(Exercise material begins)

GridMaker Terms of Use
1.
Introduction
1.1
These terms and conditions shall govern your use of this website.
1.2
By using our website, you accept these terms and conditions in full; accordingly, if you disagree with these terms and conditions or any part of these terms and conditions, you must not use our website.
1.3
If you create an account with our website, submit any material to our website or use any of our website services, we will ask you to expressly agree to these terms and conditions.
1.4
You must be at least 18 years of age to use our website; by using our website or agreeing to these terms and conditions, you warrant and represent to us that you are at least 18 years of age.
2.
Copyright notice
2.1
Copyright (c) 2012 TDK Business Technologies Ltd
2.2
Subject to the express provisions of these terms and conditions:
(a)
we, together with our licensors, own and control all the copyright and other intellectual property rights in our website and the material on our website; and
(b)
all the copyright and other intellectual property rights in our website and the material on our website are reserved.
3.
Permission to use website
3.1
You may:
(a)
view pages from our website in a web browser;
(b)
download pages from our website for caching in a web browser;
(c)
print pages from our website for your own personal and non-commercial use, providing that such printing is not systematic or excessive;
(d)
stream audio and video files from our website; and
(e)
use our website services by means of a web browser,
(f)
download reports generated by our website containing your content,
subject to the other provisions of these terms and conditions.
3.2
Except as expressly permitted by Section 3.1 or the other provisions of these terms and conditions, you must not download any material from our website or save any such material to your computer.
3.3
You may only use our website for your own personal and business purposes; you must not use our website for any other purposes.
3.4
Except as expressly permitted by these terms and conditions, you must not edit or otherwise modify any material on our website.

(Exercise material ends)
(Exercise material begins)

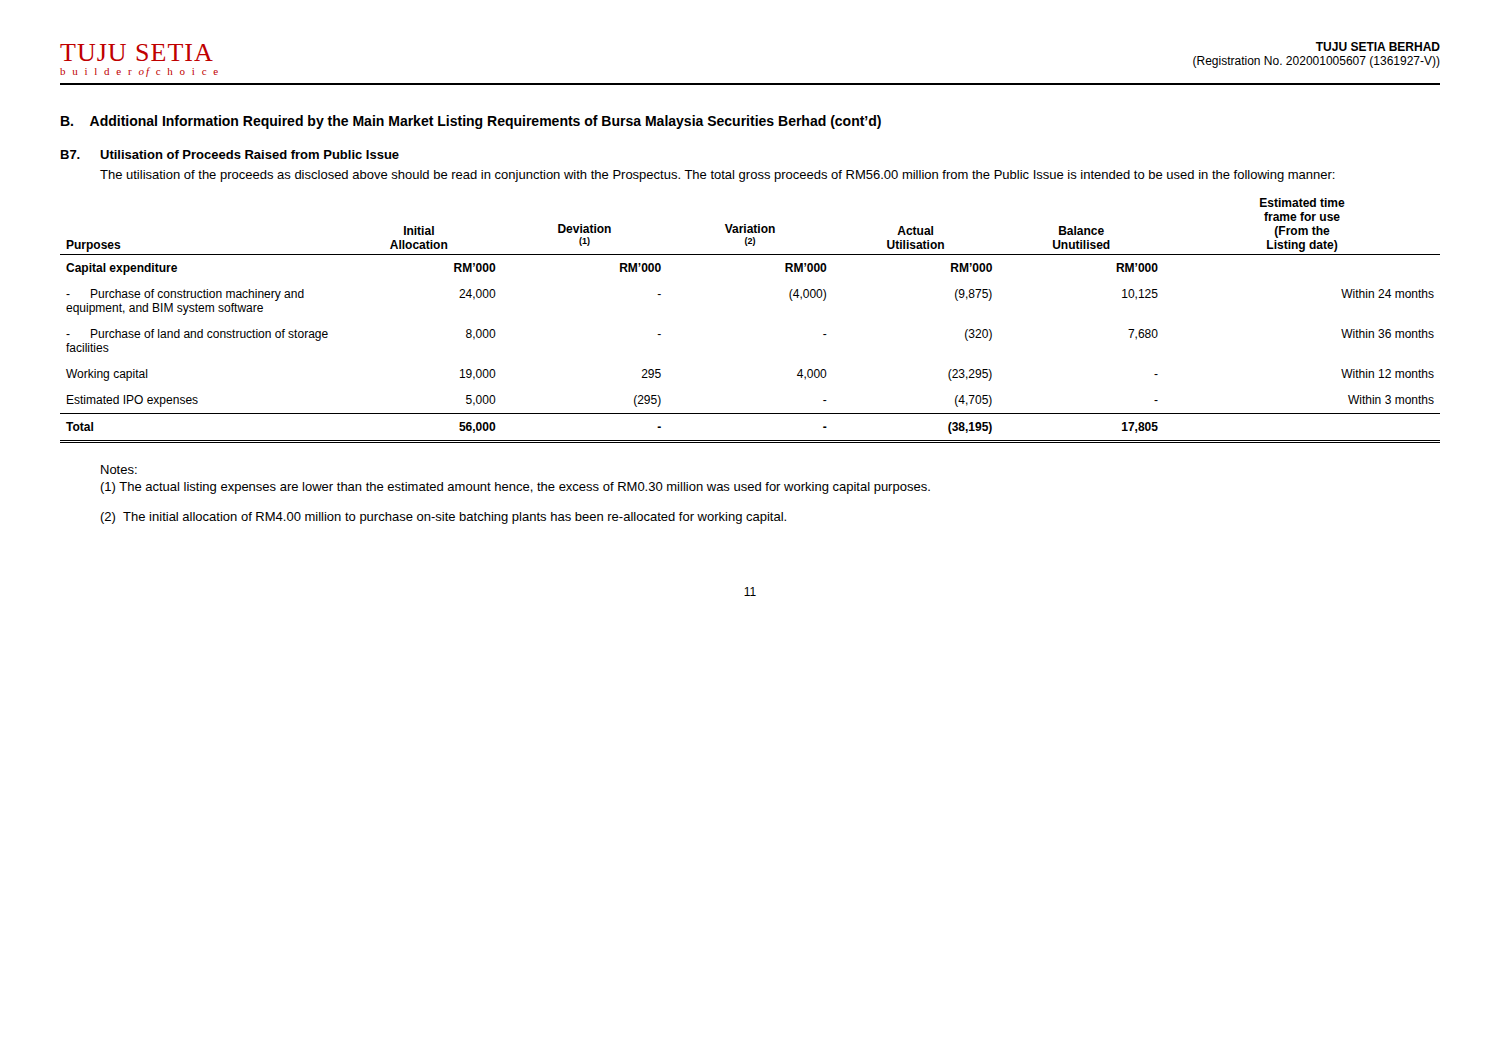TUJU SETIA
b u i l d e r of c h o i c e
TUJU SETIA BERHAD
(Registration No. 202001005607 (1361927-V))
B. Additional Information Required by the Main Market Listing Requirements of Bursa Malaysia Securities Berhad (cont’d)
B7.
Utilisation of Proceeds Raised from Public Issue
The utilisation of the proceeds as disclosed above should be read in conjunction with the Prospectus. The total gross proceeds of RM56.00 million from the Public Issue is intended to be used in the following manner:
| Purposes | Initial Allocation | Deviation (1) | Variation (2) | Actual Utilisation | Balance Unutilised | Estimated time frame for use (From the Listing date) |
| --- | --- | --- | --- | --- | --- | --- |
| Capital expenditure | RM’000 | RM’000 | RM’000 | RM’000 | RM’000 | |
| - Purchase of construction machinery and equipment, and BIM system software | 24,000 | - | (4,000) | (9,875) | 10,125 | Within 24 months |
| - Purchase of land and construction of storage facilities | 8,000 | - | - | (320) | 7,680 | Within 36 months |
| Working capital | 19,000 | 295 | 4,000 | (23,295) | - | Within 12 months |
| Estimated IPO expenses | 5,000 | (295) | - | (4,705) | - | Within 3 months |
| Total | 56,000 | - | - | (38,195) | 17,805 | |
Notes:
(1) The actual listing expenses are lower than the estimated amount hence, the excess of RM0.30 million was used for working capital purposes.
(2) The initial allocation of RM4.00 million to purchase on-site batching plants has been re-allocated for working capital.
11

(Exercise material ends)

* _Assignment_: Scan the data for the word "such" and copy every line where it shows up.

* _The answer_:
print pages from our website for your own personal and non-commercial use, providing that such printing is not systematic or excessive;
Except as expressly permitted by Section 3.1 or the other provisions of these terms and conditions, you must not download any material from our website or save any such material to your computer.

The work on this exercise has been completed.